The garbage trucks never stopped picking up the weekly trash in my neighborhood. When we moved into semi-shutdown and mask-mandates last year, the third week of March 2020, the guys still picked up the garbage. This small act of normalcy lifted my spirits. Back then, when we knew so little about Covid-19, and how it might be transmitted, the garbage workers continued on. I am still amazed by this act of routine efficiency: I make trash; it gets hauled away.
Likewise, I love clearing my search history. This is probably a lot less efficient that the weekly garbage pick up, but after I explore the internet down myriad rabbit holes, I can wipe away the history with a click. But of course, it isn’t really wiped away, and I will be bombarded by the facedbook bots (see how I did a typo there, as if I could outwit the team?) with ads for hair-growth oil, etc. I leave a trail of scattered stars in my virtual footpath.
Meanwhile, death rates from covid climb in India. Here is Arundhati Roy’s heartbreaking take of the situation.
Of the two mourning doves born in the first batch this spring on my balcony, only one survived. It flew away right on schedule, though still clothed in baby feathers.
It takes seven years for a trillium seed to germinate, create a tuber, and sprout. The one I planted years ago has been flowering for the past two years. It might take another seven years for a companion to grow alongside.
Today, as fog misted over the trees breaking into bloom, I drank my morning coffee, listening to birdsong; yet another small wonder in this time of covid.
I am lately appreciating the quiet satisfaction of reading new work to strangers, and listening to theirs. I am enrolled in two writing practices. One is Natalie Goldberg’s online Way of Writing class. More than two thousand students are enrolled, and together, on Saturday mornings, we write with Natalie for ten minute stretches. We are then bundled into groups of four by the computer, and read our work aloud to our small groups. At the end of the course, with classes taking place twice a week, ideally, I will have read aloud to forty-eight different people, and will have heard stories from the same forty-eight. I will have written about forty new short pieces, and have listened to 120 pieces by other writers. Adding up the numbers is energizing, somehow.
So far, we have written about colors, numbers, and death and suffering. We start and end with meditation practice, and the work is refreshingly good. Sometimes I have been moved to years listening to others read, and I know I am not the only one to have such a response. We do not know anything about each other, except we are mostly in our fifties, from all around the world. Somehow, we gather to read our work to one another, to validate ourselves for the moment, to be less in a vacuum.

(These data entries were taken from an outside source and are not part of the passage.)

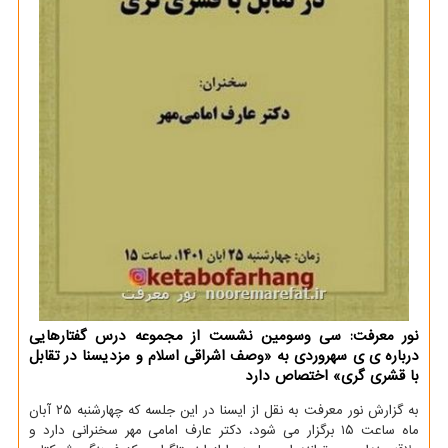
نور معرفت: سی وسومین نشست از مجموعه درس گفتارهایی
درباره ی ی سهروردی به «وصف اشراقی اسلام و مزدیسنا در تقابل
با قشری گری» اختصاص دارد
به گزارش نور معرفت به نقل از ایسنا در این جلسه که چهارشنبه ۲۵ آبان
ماه ساعت ۱۵ برگزار می شود، دکتر عارف امامی مهر سخنرانی دارد و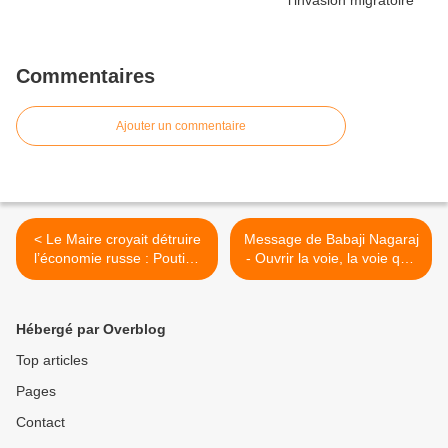
Commentaires
Ajouter un commentaire
< Le Maire croyait détruire
Message de Babaji Nagaraj
l’économie russe : Poutine
- Ouvrir la voie, la voie que
lui coupe le gaz
d’autres suivront >
Hébergé par Overblog
Top articles
Pages
Contact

The spring seems slow to arrive despite the persistance of the sun. The trees are still bare, though I can see a faint red blush of new buds on the branches in certain light. The colors are muted; outside my window, the shingles of neighboring home are brown, white, and grey, like the tree branches, and the sky is a smokey blue suffused with white.
I am having ahard time imagining what is to come. Of course, there will be tulips, followed by bleeding heart; a carpet of sweet woodruff, and tiny ferns poking their heads out soon. But how will we, I, change? How will we take all that has happened to us, the news of murder and hate, of voting suppression, of the invisible plague that is actually getting worse, not better, despite the slow supply of vaccines? People are getting their shots, but must remember to wear their mask, that a vaccine is not a golden ticket but a step.
I am on a party-planning committe for a community-birthday for 2022. A year from now, I feel hopeful that a party of people can congregate in close quarters, share food and laughter safely. But I can’t imagine it this summer. Maybe small backyard barbeques will happen this Fourth of July if enough people are vaccinated. But what of children, of the young adults? I am having a hard time visualizing it.
But we must visualize it, we must see over the fence.
The mourning doves have laid at least one egg, and are taking turns to sit on it.